The light from the sun is composed of a range of wavelengths (colours).
3.8.3 State that chlorophyll is the main photosynthetic pigment.
Chlorophyll is the main photosynthetic pigment.
3.8.4 Outline the differences in absorption of red, blue and green light by chlorophyll.
Chlorophyll can absorb red and blue light more than green. Chlorophyll cannot absorb green light and so instead reflects it making leaves look green.
3.8.5 State that light energy is used to produce ATP, and to split water molecules (photolysis) to form oxygen and hydrogen.
Light energy is used to produced ATP and to split water molecules (photolysis) to form oxygen and hydrogen.
3.8.6 State that ATP and hydrogen (derived from the photolysis of water) are used to fix carbon dioxide to make organic molecules.
ATP and hydrogen derived from photolysis of water are used to fix carbon dioxide to make organic molecules.
3.8.7 Explain that the rate of photosynthesis can be measured directly by the production of oxygen or the uptake of carbon dioxide, or indirectly by an increase in biomass.
Photosynthesis can be measured in many ways as it involves the production of oxygen, the uptake of carbon dioxide and an increase in biomass.

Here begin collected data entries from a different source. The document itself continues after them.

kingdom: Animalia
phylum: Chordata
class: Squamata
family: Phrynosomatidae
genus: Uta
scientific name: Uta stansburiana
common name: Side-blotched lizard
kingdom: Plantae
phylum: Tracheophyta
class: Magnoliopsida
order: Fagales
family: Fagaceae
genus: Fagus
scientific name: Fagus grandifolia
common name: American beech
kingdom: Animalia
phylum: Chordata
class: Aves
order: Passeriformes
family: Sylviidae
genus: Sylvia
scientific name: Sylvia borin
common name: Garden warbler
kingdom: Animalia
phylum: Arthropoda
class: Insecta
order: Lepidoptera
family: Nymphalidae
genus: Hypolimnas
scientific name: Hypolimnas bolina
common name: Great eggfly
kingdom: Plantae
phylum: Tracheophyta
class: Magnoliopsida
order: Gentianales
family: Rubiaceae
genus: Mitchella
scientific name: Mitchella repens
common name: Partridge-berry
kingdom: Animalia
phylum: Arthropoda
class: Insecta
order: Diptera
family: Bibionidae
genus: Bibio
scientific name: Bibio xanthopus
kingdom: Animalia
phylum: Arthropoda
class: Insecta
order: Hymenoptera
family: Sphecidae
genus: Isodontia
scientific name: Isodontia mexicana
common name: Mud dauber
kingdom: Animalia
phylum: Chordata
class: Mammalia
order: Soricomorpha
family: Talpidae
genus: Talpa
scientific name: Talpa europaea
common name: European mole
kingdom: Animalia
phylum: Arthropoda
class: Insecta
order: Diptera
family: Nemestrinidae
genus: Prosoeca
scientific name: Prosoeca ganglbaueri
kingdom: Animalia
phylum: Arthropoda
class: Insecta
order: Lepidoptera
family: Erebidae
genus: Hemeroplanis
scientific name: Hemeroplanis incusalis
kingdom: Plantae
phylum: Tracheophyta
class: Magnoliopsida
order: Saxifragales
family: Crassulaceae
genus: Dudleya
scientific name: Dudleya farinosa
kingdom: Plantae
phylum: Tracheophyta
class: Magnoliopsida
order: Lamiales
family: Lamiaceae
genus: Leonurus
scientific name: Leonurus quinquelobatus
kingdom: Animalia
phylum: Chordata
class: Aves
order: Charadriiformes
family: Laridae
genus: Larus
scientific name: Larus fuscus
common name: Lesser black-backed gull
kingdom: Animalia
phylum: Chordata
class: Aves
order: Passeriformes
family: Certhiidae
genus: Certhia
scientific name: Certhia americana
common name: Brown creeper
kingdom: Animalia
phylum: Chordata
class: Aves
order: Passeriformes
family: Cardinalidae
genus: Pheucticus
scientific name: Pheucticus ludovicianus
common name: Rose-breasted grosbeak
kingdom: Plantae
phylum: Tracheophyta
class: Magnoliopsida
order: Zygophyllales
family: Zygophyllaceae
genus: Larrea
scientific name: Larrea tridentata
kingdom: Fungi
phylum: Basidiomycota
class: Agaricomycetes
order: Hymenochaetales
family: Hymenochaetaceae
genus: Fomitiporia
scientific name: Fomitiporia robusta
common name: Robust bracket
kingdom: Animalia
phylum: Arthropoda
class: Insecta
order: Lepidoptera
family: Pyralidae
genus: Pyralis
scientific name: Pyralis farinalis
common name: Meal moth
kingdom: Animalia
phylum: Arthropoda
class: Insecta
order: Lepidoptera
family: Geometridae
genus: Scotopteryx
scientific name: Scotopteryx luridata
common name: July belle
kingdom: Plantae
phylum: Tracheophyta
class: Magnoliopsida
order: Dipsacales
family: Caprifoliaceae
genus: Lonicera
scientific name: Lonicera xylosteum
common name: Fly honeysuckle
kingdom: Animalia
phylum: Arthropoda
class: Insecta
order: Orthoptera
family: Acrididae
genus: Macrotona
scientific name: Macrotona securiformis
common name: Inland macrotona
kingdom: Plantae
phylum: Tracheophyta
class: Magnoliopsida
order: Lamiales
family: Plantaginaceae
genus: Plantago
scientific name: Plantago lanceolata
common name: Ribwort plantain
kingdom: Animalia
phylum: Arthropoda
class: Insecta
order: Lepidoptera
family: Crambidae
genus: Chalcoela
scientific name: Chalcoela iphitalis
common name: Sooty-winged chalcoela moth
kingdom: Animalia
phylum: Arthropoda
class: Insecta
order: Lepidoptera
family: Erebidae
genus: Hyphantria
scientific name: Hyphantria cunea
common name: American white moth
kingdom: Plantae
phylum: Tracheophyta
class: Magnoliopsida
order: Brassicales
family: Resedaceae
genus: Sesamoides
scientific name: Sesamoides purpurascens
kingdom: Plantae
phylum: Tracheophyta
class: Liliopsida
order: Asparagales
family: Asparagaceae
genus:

For example, aquatic plants release oxygen bubbles during photosynthesis and so these can be collected and measured. The uptake of carbon dioxide is more difficult to measure so it is usually done indirectly. When carbon dioxide is absorbed from water the pH of the water rises and so this can be measured with pH indicators or pH meters. Finally, photosynthesis can be measured through an increase in biomass. If batches of plants are harvested at a series of times and the biomass of these batches is calculated, the rate increase in biomass gives an indirect measure of the rate of photosynthesis in the plants.
3.8.8 Outline the effects of temperature, light intensity and carbon dioxide concentration on the rate of photosynthesis.
As temperature increases, the rate of photosynthesis increases more and more steeply until the optimum temperature is reached. If temperature keeps increasing above the optimum temperature then photosynthesis starts to decrease very rapidly.
As light intensity increases so does photosynthesis until a certain point. At a high light intensities photosynthesis reaches a plateau and so does not increase any more. At low and medium light intensity the rate of photosynthesis is directly proportional to the light intensity.
As the carbon dioxide concentration increases so does the rate of photosynthesis. There is no photosynthesis at very low levels of carbon dioxide and at high levels the rate reaches a plateau.